Findlay et al., Ocean Acidification – Another Planetary Boundary Crossed, Global Change Biology, June 9, 2025.
https://onlinelibrary.wiley.com/doi/10.1111/gcb.70238
Tropical and Boreal Forests
The authors show that our commonly understood 1.5 degree C warming target, which is our current level of warming, risks unavoidable impacts, meaning that warming pof 1.5 C is to high for our forests with risks of foregone collapse or tipping. (Abstract) “With global warming heading for 1.5 °C, understanding the risks of exceeding this threshold is increasingly urgent. Impacts on human and natural systems are expected to increase with further warming and some may be irreversible. Yet impacts under policy-relevant stabilization or overshoot pathways have not been well quantified. Here we report the risks
of irreversible impacts on forest ecosystems, such as Amazon forest loss and high-latitude woody encroachment, under three scenarios that explore low levels of exceedance and overshoot beyond 1.5 °C. Long-term forest loss is mitigated by reducing global temperatures below 1.5 °C. The proximity of dieback risk thresholds to the bounds of the Paris Agreement global warming levels underscores the need for urgent action to mitigate climate change—and the risks of irreversible loss of an important ecosystem.”
Munday et al., Risks of unavoidable impacts on forests at 1.5 degrees C with and without overshoot, Nature Climate Change, May 12, 2025.
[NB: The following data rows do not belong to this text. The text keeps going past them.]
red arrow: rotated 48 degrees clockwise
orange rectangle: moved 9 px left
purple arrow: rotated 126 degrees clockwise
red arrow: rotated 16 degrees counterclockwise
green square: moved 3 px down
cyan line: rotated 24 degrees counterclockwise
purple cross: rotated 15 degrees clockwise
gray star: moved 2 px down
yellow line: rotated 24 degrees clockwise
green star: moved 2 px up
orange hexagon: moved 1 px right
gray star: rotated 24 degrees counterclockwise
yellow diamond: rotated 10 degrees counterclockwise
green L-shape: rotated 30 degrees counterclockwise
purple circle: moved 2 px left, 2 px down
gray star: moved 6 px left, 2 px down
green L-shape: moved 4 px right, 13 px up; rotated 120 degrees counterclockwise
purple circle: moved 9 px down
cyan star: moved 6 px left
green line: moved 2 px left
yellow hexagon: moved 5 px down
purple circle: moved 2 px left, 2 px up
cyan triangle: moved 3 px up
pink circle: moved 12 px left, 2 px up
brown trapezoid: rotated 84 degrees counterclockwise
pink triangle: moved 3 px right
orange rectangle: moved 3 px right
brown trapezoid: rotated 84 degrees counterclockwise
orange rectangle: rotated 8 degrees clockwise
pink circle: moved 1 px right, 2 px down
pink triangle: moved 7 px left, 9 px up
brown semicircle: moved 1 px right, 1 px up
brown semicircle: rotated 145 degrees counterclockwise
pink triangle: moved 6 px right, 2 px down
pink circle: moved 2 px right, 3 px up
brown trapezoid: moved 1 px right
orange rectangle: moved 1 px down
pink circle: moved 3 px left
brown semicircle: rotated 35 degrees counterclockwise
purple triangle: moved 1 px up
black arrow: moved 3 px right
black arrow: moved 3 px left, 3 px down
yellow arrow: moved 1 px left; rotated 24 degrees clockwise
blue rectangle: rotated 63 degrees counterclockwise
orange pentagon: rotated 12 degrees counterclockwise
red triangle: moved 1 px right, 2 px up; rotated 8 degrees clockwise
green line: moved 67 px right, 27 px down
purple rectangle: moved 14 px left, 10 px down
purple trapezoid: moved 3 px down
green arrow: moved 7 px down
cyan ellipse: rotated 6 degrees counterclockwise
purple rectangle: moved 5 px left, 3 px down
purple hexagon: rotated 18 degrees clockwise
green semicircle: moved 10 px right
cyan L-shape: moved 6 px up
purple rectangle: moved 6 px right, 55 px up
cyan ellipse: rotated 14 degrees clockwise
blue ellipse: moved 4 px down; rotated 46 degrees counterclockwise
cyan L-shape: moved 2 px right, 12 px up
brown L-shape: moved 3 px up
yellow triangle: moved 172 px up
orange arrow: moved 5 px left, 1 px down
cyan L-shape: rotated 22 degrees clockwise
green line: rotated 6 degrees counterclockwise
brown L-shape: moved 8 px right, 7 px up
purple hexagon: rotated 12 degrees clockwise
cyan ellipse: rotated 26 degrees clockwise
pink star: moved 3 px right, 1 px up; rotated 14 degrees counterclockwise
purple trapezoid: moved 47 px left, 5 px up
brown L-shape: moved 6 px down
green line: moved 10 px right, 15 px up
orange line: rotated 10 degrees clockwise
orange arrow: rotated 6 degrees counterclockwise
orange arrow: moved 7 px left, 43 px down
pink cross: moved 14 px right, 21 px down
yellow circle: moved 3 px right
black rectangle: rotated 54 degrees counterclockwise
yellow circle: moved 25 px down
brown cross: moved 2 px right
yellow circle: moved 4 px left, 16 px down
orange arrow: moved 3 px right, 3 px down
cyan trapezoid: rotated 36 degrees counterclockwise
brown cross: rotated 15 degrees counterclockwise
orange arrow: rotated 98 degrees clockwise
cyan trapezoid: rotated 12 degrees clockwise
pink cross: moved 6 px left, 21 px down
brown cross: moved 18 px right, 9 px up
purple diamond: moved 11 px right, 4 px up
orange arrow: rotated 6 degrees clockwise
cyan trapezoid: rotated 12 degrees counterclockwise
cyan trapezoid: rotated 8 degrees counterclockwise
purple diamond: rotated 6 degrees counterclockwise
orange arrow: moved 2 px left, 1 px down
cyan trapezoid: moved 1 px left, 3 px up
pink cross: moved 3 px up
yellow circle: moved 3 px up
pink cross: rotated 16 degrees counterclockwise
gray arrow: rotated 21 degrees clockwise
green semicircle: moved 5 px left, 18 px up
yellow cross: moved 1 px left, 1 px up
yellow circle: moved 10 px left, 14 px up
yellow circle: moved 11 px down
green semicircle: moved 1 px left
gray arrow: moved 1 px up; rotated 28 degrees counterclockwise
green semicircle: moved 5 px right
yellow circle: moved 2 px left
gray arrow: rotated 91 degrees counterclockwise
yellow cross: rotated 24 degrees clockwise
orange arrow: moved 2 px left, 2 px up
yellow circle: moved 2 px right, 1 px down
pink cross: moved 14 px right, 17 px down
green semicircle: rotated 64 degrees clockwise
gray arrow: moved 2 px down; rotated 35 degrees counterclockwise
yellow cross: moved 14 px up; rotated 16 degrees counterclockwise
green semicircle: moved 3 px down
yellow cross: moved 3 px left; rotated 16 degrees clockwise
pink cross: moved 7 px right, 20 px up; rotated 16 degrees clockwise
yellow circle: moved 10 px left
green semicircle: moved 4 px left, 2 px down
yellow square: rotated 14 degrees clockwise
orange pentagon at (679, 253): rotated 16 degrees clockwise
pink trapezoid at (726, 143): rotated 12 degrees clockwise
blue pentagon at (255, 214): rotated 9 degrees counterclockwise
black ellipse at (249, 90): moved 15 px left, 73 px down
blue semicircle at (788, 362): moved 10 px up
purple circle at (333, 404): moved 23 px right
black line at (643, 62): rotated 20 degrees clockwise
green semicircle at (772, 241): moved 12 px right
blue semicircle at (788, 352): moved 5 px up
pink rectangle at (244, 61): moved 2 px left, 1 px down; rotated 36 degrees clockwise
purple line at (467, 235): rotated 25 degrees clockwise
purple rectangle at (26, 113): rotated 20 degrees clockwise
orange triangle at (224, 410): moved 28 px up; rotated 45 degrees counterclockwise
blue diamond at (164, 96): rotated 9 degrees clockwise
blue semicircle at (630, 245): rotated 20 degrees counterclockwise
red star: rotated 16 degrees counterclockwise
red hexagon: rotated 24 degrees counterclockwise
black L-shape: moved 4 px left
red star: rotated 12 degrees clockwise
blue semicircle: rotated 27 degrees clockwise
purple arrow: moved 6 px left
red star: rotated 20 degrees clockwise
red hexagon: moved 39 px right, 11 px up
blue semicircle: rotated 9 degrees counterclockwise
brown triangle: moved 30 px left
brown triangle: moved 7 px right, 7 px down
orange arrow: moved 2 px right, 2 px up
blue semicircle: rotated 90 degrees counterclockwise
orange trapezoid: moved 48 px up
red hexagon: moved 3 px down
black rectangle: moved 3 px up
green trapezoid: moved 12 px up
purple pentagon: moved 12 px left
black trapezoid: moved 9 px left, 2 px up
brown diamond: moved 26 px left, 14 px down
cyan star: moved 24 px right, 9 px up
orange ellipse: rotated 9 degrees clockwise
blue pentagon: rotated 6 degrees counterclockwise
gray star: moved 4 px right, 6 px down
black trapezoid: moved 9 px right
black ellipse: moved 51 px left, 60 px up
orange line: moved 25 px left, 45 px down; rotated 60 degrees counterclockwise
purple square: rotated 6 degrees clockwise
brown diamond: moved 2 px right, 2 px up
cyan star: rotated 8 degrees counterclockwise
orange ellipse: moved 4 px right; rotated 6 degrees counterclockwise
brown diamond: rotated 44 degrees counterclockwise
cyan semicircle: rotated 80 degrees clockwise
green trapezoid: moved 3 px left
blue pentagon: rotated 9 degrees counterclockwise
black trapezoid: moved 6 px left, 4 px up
https://www.nature.com/articles/s41558-025-02327-9
Bruce Melton is the director of the oldest independent climate science education organization in the world, one who single-handedly caused Sierra Club to lower their warming target from the globally ubiquitous further warming to 1.5 degrees C above normal, to a restoration target of cooler than today, back to within the evolutionary boundaries of our Earth system; and one who daily works with numerous climate scientists around the world in an urgent attempt to redefine our climate culture’s vision and policy to restoration instead of further warming, things are getting out of control.